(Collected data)

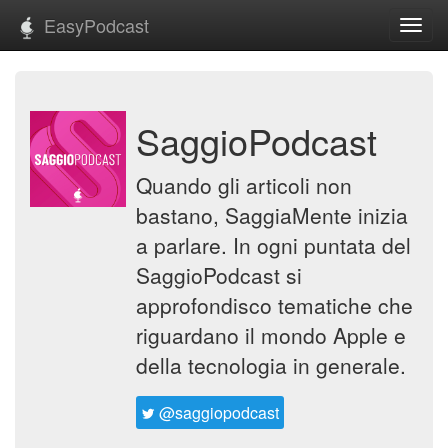
EasyPodcast
Toggl
navig
SaggioPodcast
Quando gli articoli non
bastano, SaggiaMente inizia
a parlare. In ogni puntata del
SaggioPodcast si
approfondisco tematiche che
riguardano il mondo Apple e
della tecnologia in generale.
@saggiopodcast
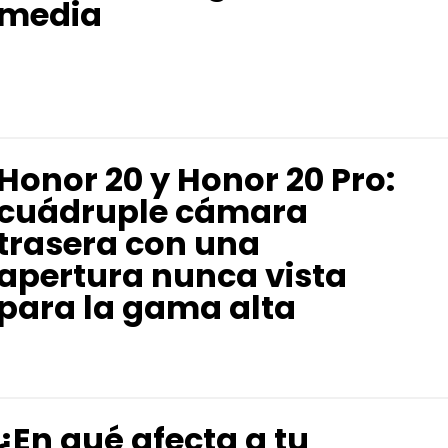
media
Honor 20 y Honor 20 Pro:
cuádruple cámara
trasera con una
apertura nunca vista
para la gama alta
¿En qué afecta a tu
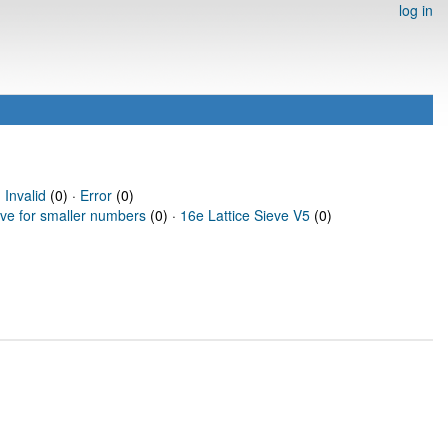
log in
·
Invalid
(0) ·
Error
(0)
eve for smaller numbers
(0) ·
16e Lattice Sieve V5
(0)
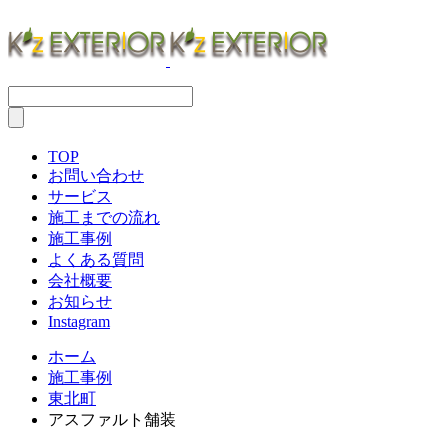
TOP
お問い合わせ
サービス
施工までの流れ
施工事例
よくある質問
会社概要
お知らせ
Instagram
ホーム
施工事例
東北町
アスファルト舗装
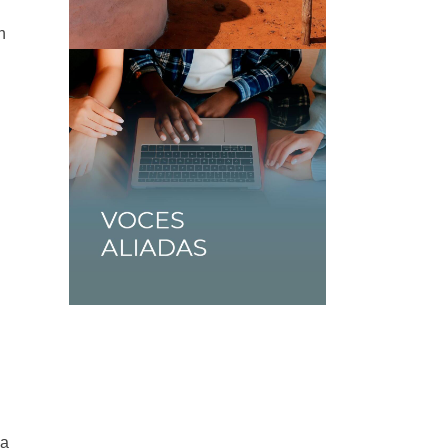
n
o
la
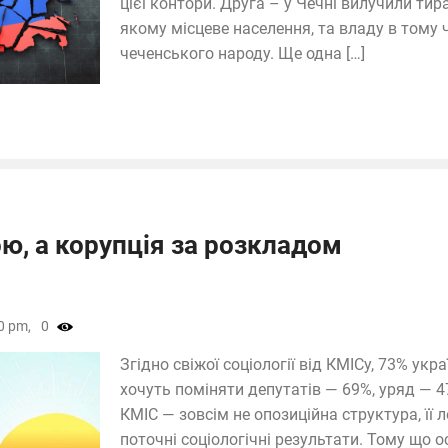
цієї контори. Друга – у Чечні вилучили тира
якому місцеве населення, та владу в тому 
чеченського народу. Ще одна […]
ою, а корупція за розкладом
0 pm,
0
Згідно свіжої соціології від КМІСу, 73% ук
хочуть поміняти депутатів — 69%, уряд — 4
КМІС — зовсім не опозиційна структура, її 
поточні соціологічні результати. Тому що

--- Task ---
Repeat every line of the data above exactly, but drop the pictures.

--- Written solution ---
EasyPodcast
Toggl
navig
SaggioPodcast
Quando gli articoli non
bastano, SaggiaMente inizia
a parlare. In ogni puntata del
SaggioPodcast si
approfondisco tematiche che
riguardano il mondo Apple e
della tecnologia in generale.
@saggiopodcast
media
Honor 20 y Honor 20 Pro:
cuádruple cámara
trasera con una
apertura nunca vista
para la gama alta
¿En qué afecta a tu
log in
·
Invalid
(0) ·
Error
(0)
eve for smaller numbers
(0) ·
16e Lattice Sieve V5
(0)
TOP
お問い合わせ
サービス
施工までの流れ
施工事例
よくある質問
会社概要
お知らせ
Instagram
ホーム
施工事例
東北町
アスファルト舗装
n
o
la
цієї контори. Друга – у Чечні вилучили тира
якому місцеве населення, та владу в тому 
чеченського народу. Ще одна […]
ою, а корупція за розкладом
0 pm,
0
Згідно свіжої соціології від КМІСу, 73% ук
хочуть поміняти депутатів — 69%, уряд — 4
КМІС — зовсім не опозиційна структура, її 
поточні соціологічні результати. Тому що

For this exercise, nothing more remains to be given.